BY BRIAN McGILLIVARY
TRAVERSE CITY — The board for Traverse City Light & Power pulled the plug on more than $30,000 in donations to six non-profit groups while it reconsiders its policy on charitable giving.
The board referred to committee a review of its policy to give half the revenue it collects from a $5 fee for shut-off notices to charities that provide home heating assistance in winter. But proposals for a $5,000 sponsorship to the National Cherry Festival and $11,000 to sponsor the Grand Traverse Conservation District’s native plant sale didn’t even have enough support for a vote.
“I don’t see anything in our goals that line up with the Cherry Festival,” said board member John Taylor.
The city-owned utility had sponsored the National Cherry Festival for more than two decades and the plant sale for the last 13 years.
Representatives for the Cherry Festival and Conservation District made presentations at the board’s previous meeting, but the board lacked a quorum to take action. Neither agency had a representative at Tuesday night’s meeting for what had always been a routine vote on the consent agenda, where non-controversial items are grouped together.
Mayor Michael Estes pulled all three donations off the consent agenda.
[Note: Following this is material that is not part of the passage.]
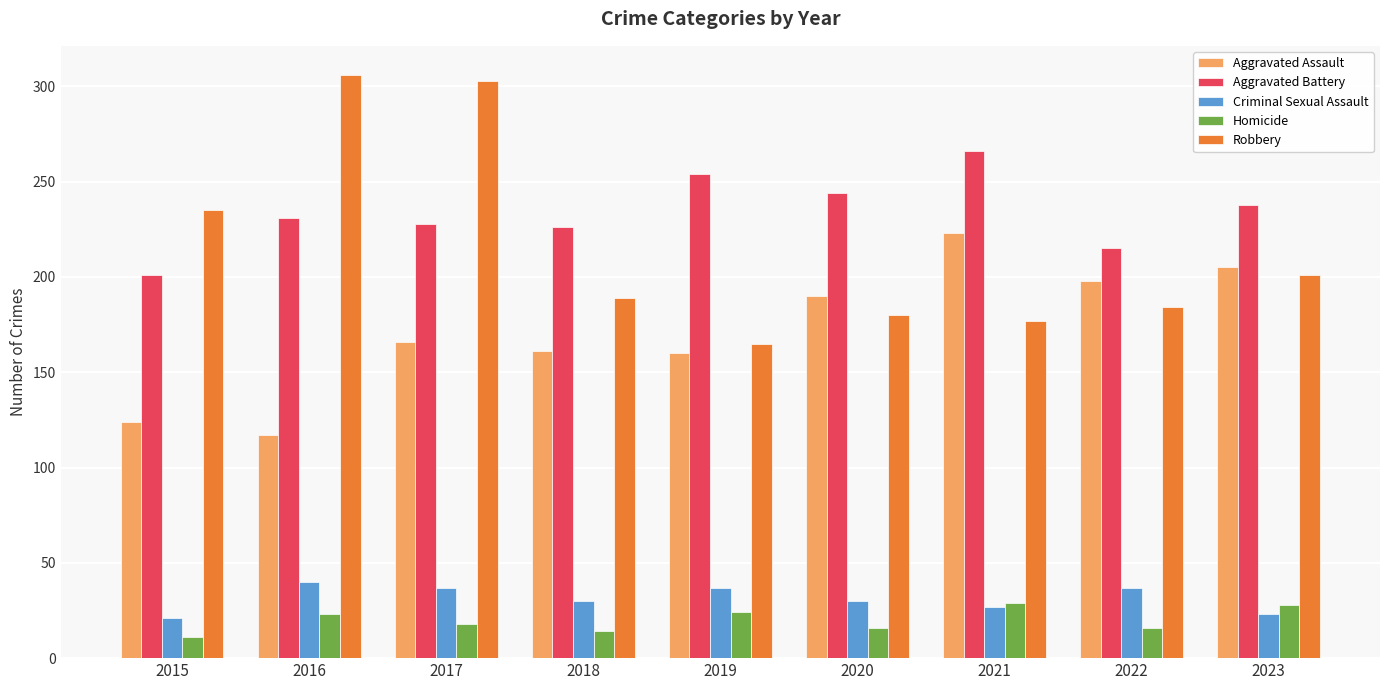

The Robbery series shows 296 at 2023. True or false?

False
He asked the utility to consider putting its money toward programs that have a more direct benefit for city residents. He recommended the utility put more resources toward helping people make their homes energy efficient with emphasis on targeting lower-income families.
“Light & Power isn’t supposed to be a social services agency, it’s supposed to really address the issue of energy efficiency,” Estes said.
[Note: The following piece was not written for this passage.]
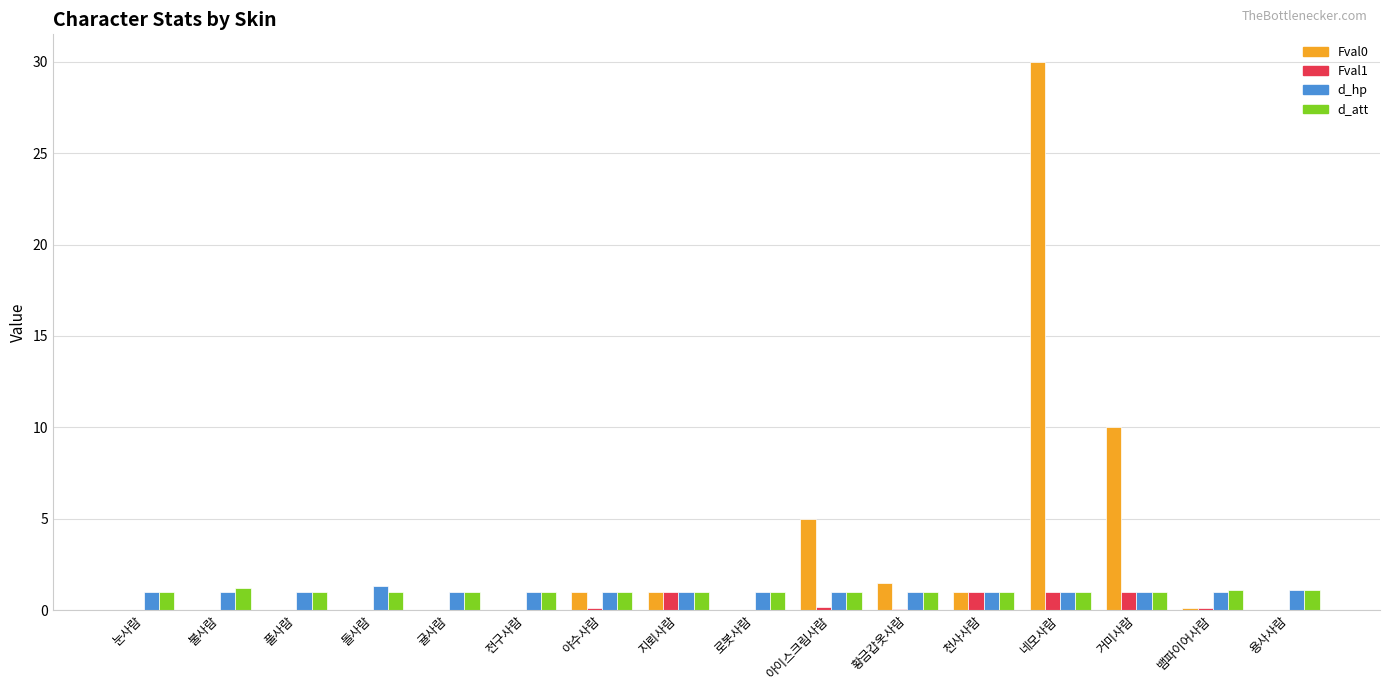

The Fval0 series shows -14.2 at 돌사람. True or false?

False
Barbara Budros, a city commissioner who serves on the utility board, called the policy of charging customers who don’t pay their bills $5 then giving that money to charities who help them pay the bill “worse than a vicious cycle.”
But Budros expects the new committee to make at least one more round of home heating assistance donations and will address how much at its first meeting. The policy is half of the fees collected, but the board has given 100 percent the past three years. There is currently more than $29,000 in the fund.
“We need a new policy, but we don’t want to create a bigger problem for people by delaying those funds while we develop it,” Budros said.